Earlier, Meng’s appointment at Interpol raised eyebrows, with human rights groups concerned that Beijing would use the organization to round up Chinese dissidents overseas. Meng had been expected to serve a four-year term, ending in 2020.

Grace Meng, who has been granted political asylum in France along with the couple’s two children, has said the charges against him are politically motivated.

In interviews with French media, she has said she fears for her life and was afraid she and her children would be the targets of kidnapping attempts.

Meng Hongwei, the former Interpol president being investigated for bribery in China, seems to have been detained under a new form of custody called liuzhi”.

Liuzhi, or “retention in custody”, is used by the National Supervisory Commission (NSC), China’s new super-agency charged with investigating corruption throughout the government. Detainees can be denied access to legal counsel or families for as long as six months under liuzhi.

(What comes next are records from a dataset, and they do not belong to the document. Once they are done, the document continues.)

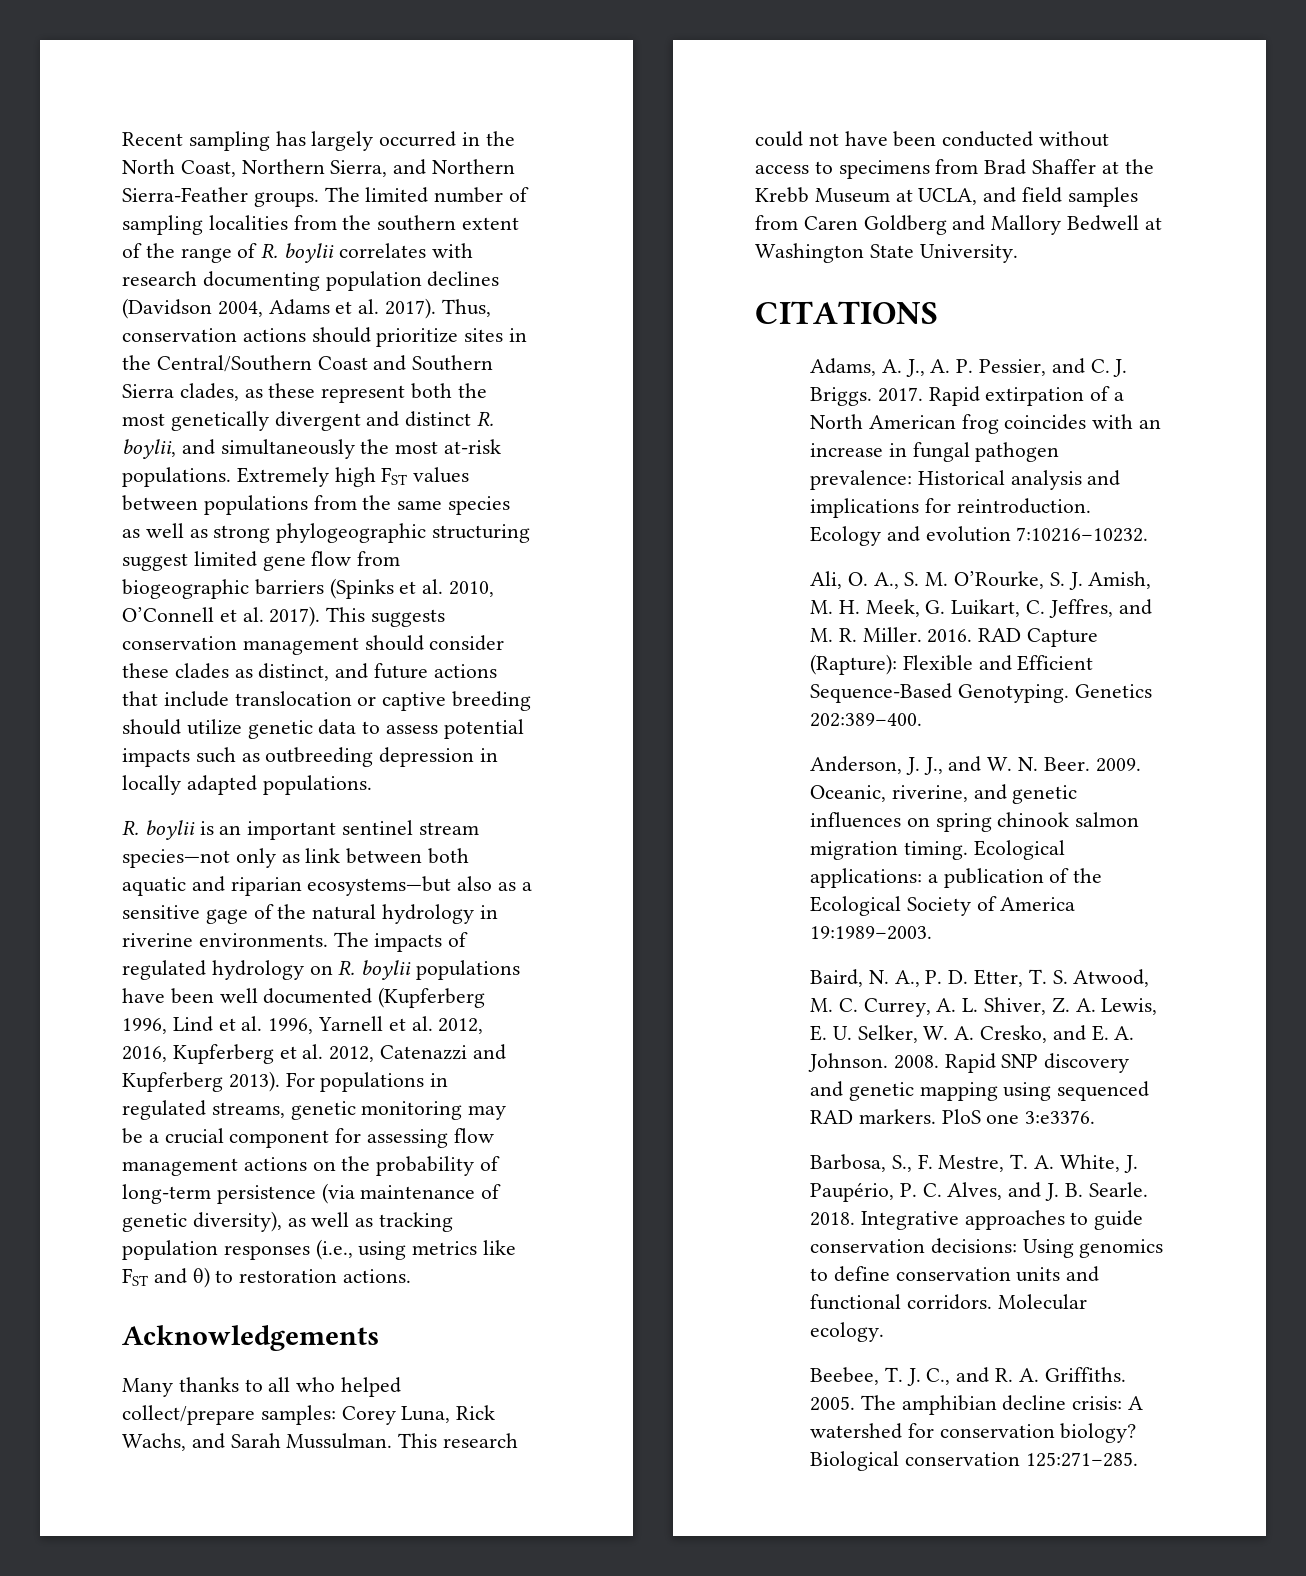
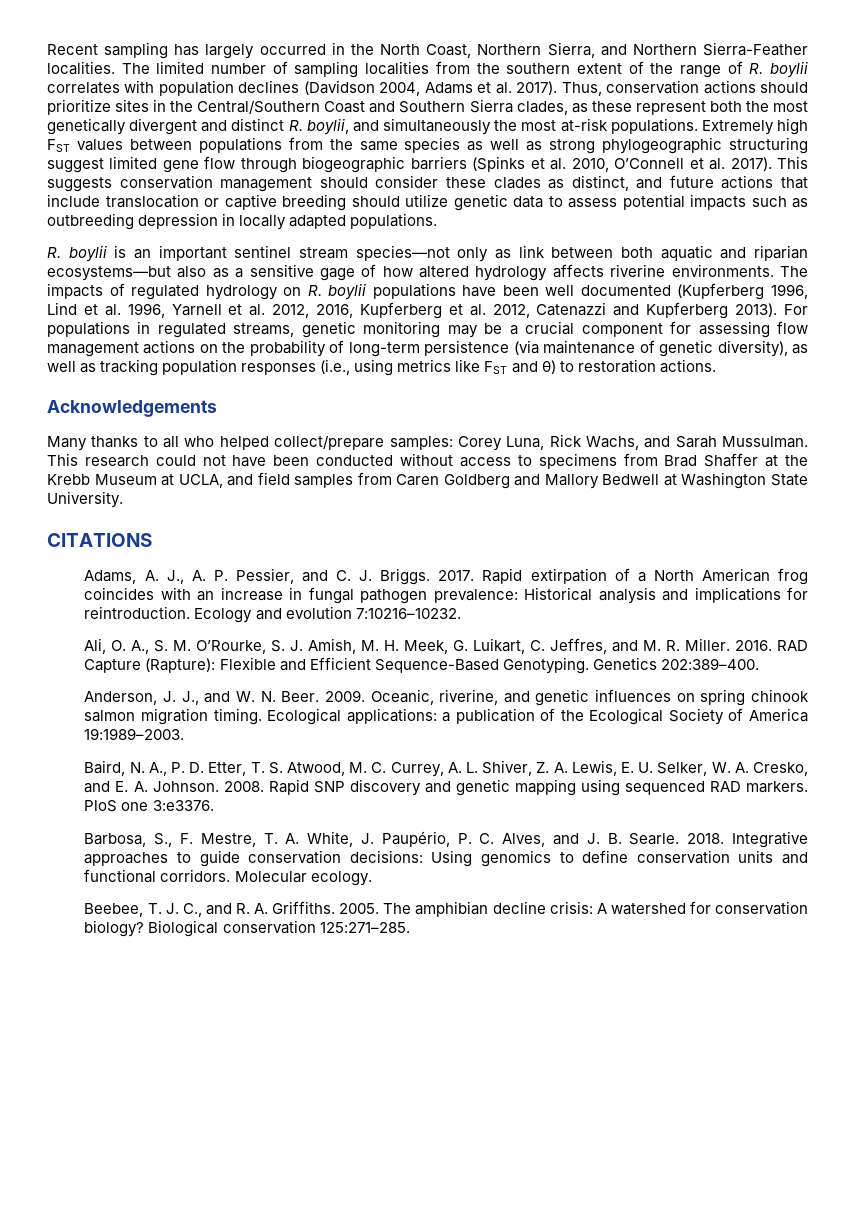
[253,192,319,207] groups. -> [47,61,115,75] localities.
[122,271,320,291] research documenting -> (155, 86) none
[357,551,401,566] from -> [240,158,297,173] through
[277,904,498,924] the natural hydrology in -> [382,264,604,281] how altered hydrology affects

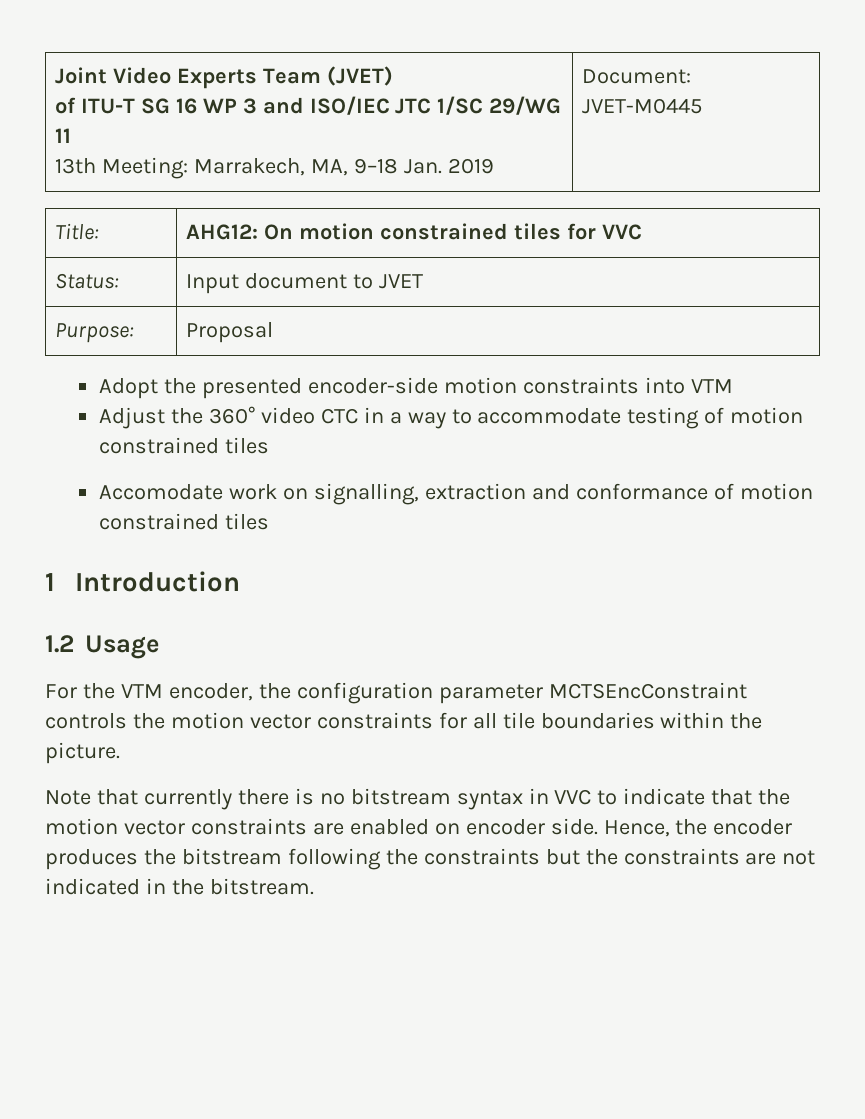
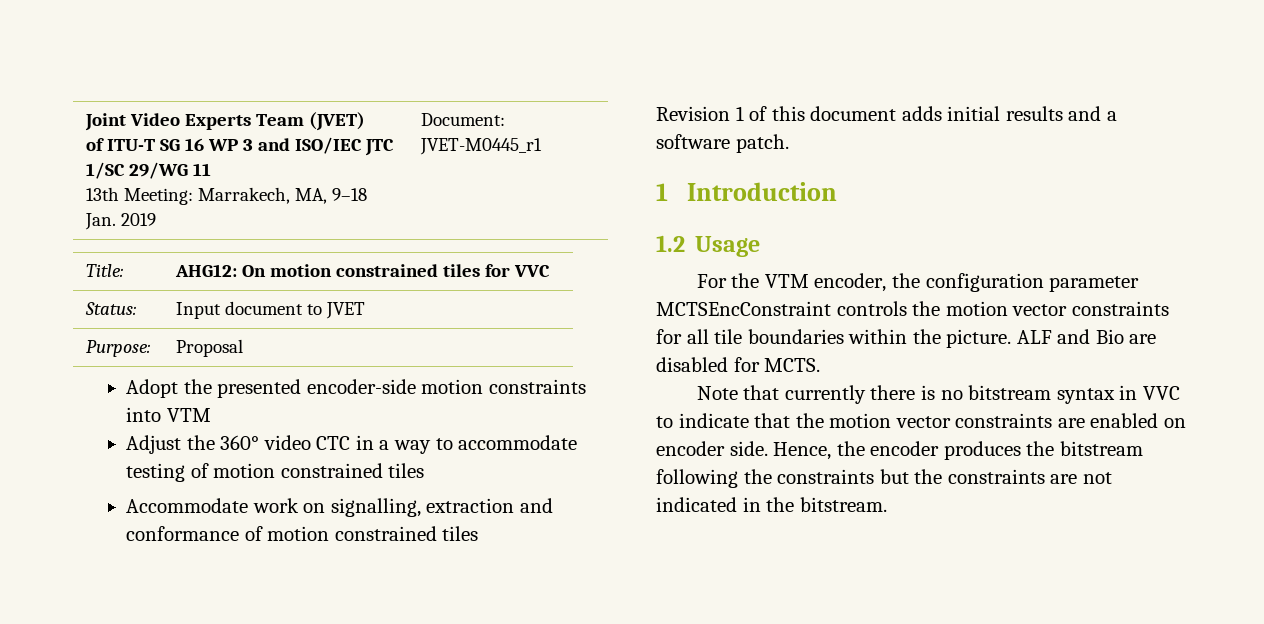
[581,98,702,114] JVET-M0445 -> [419,138,542,155] JVET-M0445_r1
[99,484,224,500] Accomodate -> [126,498,249,513] Accommodate
(269, 521) none -> [656,106,1117,121] [656,134,789,153] // Revision 1 of this document adds initial results and a software patch.
(120, 753) none -> [1016,329,1157,344] [656,357,821,372] ALF and Bio are disabled for MCTS.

It is meant to be an improvement on the previous shuanggui system, a disciplinary process within the ruling Chinese Communist party known for the use of torture and other abuses. Under liuzhi, family members are supposed to be notified within 24 hours if a relative has been taken into custody.

Meng, a senior Chinese security official, appears to be the latest target in a far-reaching anti-corruption campaign that critics say is a cover for eliminating political figures disloyal to China’s president, Xi Jinping.

Meng usually lives in Lyon, where Interpol is based, with his family. He was reported missing by his wife after he flew from France to China last month.

On Monday, Chinese authorities accused him of bribery in a lengthy statement stressing the importance of the country’s “anti-corruption struggle” and the need for “absolute loyal political character”. On Sunday, authorities said he was in the custody of the NSC.

Rights advocates say there are few indications liuzhi will be much better than its forerunner.